From: Stephen Woodbridge (woodbri_at_[hidden])
Date: 2010-05-13 14:40:03


Jeremiah Willcock wrote:
> On Wed, 12 May 2010, Stephen Woodbridge wrote:
>
>> Hi all,
>>
>> A Dijkstra solution builds the tree outward from a source node.
>> Is there and easy was to change the sense of the route so the
>> calculated result is based on a tree inward to the a sink node?
>>
>> Is there an example of this anywhere? I could not find one.
>
> There is a reverse_graph adapter. Would that do what you want?

Jeremiah,

Thanks I missed that. It may work, I need to think about the use case a
little. There are two use cases that come quickly to mind:

1. driving distance/time/cost to a location like a store, to see what
coverage area say a 10, 20, 30 min drive time TO the store represents.

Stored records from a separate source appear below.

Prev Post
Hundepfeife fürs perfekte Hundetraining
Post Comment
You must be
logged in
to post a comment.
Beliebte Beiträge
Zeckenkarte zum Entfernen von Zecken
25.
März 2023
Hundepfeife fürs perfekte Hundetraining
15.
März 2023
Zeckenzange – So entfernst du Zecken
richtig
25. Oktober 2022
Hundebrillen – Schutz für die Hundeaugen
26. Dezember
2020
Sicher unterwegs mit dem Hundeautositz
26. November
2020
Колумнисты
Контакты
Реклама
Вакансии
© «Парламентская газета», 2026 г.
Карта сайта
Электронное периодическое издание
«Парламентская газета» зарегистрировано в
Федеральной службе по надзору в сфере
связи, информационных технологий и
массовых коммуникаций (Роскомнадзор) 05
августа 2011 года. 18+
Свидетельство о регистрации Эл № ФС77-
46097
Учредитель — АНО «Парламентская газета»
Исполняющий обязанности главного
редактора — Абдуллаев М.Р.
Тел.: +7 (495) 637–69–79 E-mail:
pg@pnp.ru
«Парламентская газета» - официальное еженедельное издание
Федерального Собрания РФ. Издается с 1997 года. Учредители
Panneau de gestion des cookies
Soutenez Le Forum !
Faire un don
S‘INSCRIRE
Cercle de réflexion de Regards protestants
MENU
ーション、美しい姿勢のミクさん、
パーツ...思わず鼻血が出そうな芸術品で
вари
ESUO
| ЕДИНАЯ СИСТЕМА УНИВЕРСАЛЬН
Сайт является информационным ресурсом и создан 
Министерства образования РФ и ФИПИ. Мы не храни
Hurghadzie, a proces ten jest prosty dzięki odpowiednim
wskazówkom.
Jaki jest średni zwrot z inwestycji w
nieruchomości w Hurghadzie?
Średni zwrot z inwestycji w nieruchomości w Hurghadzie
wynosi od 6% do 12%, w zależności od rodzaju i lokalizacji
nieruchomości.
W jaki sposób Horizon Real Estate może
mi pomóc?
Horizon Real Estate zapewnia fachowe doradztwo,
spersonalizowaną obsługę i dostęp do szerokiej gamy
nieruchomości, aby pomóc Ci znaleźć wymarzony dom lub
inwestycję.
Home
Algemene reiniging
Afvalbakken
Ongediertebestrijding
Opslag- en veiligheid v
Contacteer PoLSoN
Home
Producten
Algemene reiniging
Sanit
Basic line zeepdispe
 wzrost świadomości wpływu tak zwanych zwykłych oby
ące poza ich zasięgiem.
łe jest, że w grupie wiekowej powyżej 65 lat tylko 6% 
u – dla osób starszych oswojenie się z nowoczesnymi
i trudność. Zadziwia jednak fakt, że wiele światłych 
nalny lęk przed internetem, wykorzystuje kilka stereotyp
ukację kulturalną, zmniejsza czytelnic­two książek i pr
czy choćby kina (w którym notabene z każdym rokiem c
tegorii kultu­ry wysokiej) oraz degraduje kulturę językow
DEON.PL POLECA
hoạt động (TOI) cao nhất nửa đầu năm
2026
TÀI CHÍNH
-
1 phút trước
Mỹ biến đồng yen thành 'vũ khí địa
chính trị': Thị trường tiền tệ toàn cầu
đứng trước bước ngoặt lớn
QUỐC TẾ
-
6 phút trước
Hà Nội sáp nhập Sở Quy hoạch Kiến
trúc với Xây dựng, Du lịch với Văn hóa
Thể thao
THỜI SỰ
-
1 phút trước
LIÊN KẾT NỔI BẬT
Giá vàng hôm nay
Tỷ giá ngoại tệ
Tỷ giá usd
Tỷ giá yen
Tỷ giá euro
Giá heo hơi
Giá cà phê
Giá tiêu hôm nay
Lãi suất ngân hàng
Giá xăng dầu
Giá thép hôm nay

2. when doing bi-directional routing, the routing from the destination
needs to be reversed sense from the routing from the source.

My initial concern is that the reverse_graph adapter creates a new
adjacency list and while that may work for small graphs it is not likely
a good solution for a say North America or Europe sized graph.

My thinking was that the process of routing is searching for nodes that
I can go to from my current location and that reverse routing is just
searching for nodes that I could come from. I suppose that to be able to
do that efficiently you have to have an adjacency list that supports that.

I will think about this and try some examples when I get a chance. Let
me know if you can think of a better way to tackle this problem.